The final render had a visible black line in the centre, which was most likely caused by the 360 camera or export settings. This showed me that 360 workflows can be quite sensitive, especially when working with materials, widgets, and video export.
Alongside, our group worked on developing the visual direction of the project further. We looked at different references connected to artificial intelligence, data visuals, glitch effects and digital installation work. Through these references, we discussed what kind of visual style would best support our concept and make the project feel clear and engaging. This helped us make stronger decisions about the overall look of the piece and create a more unified visual identity.
This week, we received feedback for our TouchDesigner project idea, Data Extraction. The main concept suggested was that everything you do is turned into data. This gave us a clearer direction for the project, because it connects human movement, sound, and behaviour with systems of measurement and digital interpretation.
We were advised to research Rosa Menkman, especially her work around data, glitches, errors, and digital visualisation. Her practice could help us think about how data can be represented visually, not only in a clean or scientific way, but also through distortion, abstraction, and broken digital forms. We need to study how she gathers data and how she visualises it, so we can apply some of these ideas to our own TouchDesigner experiments.
Other possible research areas include neuroscience, Kinect, and Leap Motion. Kinect could allow us to track full-body movement, while Leap Motion could focus more specifically on hand gestures. These tools would help us make the interaction more physical and responsive. We also want to explore sound analysis, where music or voice is turned into visual data inside TouchDesigner.
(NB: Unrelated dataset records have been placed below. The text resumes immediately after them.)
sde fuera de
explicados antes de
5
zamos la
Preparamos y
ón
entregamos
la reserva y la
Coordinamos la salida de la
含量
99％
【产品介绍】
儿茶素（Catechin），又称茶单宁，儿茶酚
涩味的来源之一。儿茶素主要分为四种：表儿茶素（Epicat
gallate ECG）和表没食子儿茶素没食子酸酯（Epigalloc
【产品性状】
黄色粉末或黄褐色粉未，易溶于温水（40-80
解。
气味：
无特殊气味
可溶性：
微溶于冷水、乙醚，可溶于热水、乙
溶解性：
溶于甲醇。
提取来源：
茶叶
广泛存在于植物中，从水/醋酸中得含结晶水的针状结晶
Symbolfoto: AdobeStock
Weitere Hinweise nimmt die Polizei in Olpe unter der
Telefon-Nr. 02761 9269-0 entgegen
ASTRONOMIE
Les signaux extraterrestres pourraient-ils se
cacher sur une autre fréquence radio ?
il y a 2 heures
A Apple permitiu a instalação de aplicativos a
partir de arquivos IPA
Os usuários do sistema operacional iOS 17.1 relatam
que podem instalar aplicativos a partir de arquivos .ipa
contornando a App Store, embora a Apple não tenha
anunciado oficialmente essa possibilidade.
During the class, we used NDisplay to recreate a billboard-style screen setup. We first created the setup in Unreal Engine and worked with two screens, a left screen and a right screen, inside the 3D environment. We also made a small animation in Unreal Engine to test how movement would work within the scene. After this, we rendered the result from Unreal Engine.
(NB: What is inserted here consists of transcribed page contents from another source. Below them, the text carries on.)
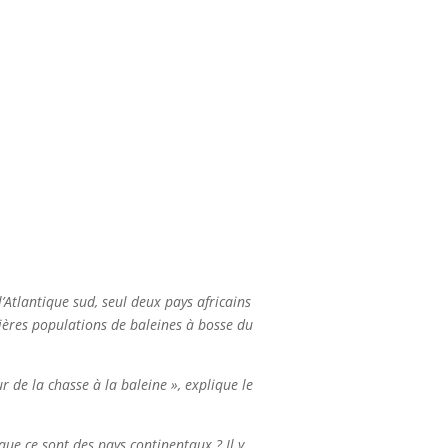
’Atlantique sud, seul deux pays africains
emières populations de baleines à bosse du
 de la chasse à la baleine », explique le
que ce sont des pays continentaux ? Il y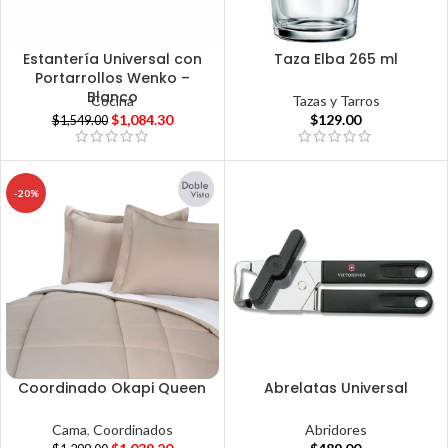
Estantería Universal con
Taza Elba 265 ml
Portarrollos Wenko –
Blanco
Tazas y Tarros
Cocina
$
129.00
$
1,084.30
$
1,549.00
-20%
Coordinado Okapi Queen
Abrelatas Universal
Cama
,
Coordinados
Abridores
We then brought the render into Premiere Pro, where we edited and exported the video so that the left and right screens could be shown correctly. This helped us understand how a virtual production workflow can move between Unreal Engine and video editing software.
This session helped me understand how virtual production can combine 3D environments, animation, video rendering, and editing workflows. It also showed me how NDisplay can be used to create multi-screen setups, such as billboards, LED walls, or other large screen-based environments.
In our second week, we tested VCam for virtual production in Unreal Engine. The aim was to explore how a phone can be used as a virtual camera to move through and frame a digital environment in a more physical and intuitive way.
At first, the setup did not work properly because everyone was connected to the same Wi-Fi network, which made the connection very slow and laggy. We also tried using a hotspot, but it still didn’t working.
After around an hour, VCam finally connected on my phone. However, the app was still glitching and not running smoothly. When I left the app and went back in, I was logged out, so I could not continue testing it properly.
Even though the technical side was frustrating, the session was useful because it showed how virtual production depends not only on the software, but also on a stable network and reliable setup. It also helped me understand how VCam could be useful for animation and previsualisation when it works correctly.
During this week, we also had to choose which brief we wanted to develop for the submission at the end of the term. I decided to choose the first brief, Expanded Animation / Context and Practice.
I chose this brief because I want to explore TouchDesigner more deeply. I have not properly learned TouchDesigner before, so this project feels like a good opportunity to experiment with it and understand how it can be used in an animation or interactive context.